The Department of Justice intervened last Friday in support of a challenge to Illinois’ stay-at-home coronavirus order, calling for the case to be transferred back to state court.
The U.S. attorney general’s office filed a statement of interest in the case of downstate Republican state Rep. Darren Bailey, writing, “Plaintiff has set forth a strong case that the Orders exceed the authority granted to the Governor by the Illinois legislature.”
Bailey had won an initial ruling last month to be freed from Gov. J.B. Pritzker’s executive order shutting down most businesses and churches and requiring people to stay home except under limited circumstances. When Bailey asked to broaden that ruling to invalidate the order for all citizens statewide, the Illinois attorney general Thursday transferred the case to federal court, citing constitutional issues such as freedom of religion and due process.
The state was expected to have a better shot of protecting its lockdown order in federal court, where judges have ruled in several cases in favor of maintaining such orders in Illinois and elsewhere.

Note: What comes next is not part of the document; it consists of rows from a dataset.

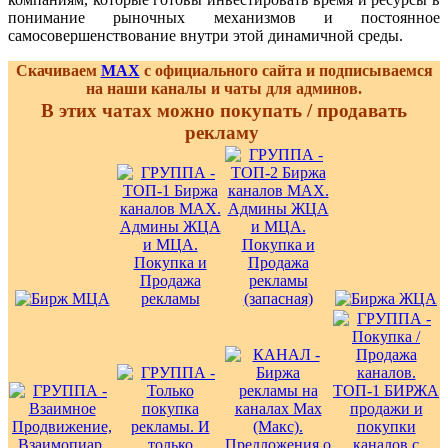
понимание рыночных механизмов и постоянное
самосовершенствование внутри этой динамичной среды.
Скачиваем
MAX
с официального сайта и подписываемся
на наши каналы и чаты для админов.
В этих чатах можно покупать / продавать
рекламу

The case should be sent back to state court, the feds argued, because it raises claims only under state law, not the U.S. Constitution.
The Department of Justice issued a statement that the intervention was part of Attorney General William Barr’s initiative “to review state and local policies to ensure that civil liberties are protected during the COVID-19 pandemic.”
There is a legitimate interest in protecting public health from the virus that causes COVID-19, the federal attorneys conceded, adding, “But that interest does not justify government restrictions imposed upon its citizens without legal authority.”
“However well-intentioned they may be, the executive orders appear to reach far beyond the scope of the 30-day emergency authority granted to the Governor under Illinois law,” said Steven D. Weinhoeft, the U.S. attorney for the Southern District of Illinois.
The Illinois attorney general’s office would not comment on the federal involvement, but has argued in court that previous governors have often issued repeated 30-day emergency orders, a practice that has been upheld by the courts without any changes by lawmakers.
Pritzker has warned repeatedly that unless everyone follows the shutdown orders, more people will get sick and die.
Also Friday, Clay County Judge Michael McHaney, who previously ruled in Bailey’s favor, ruled that the governor’s order is not enforceable against Iraq War veteran James Mainer and his business, HCL Deluxe Tan LLC in Clay City.
But McHaney refused to rule the order invalid for all state residents while that case continues. He also noted that the Illinois Department of Public Health still has the power to shut down businesses should circumstances warrant.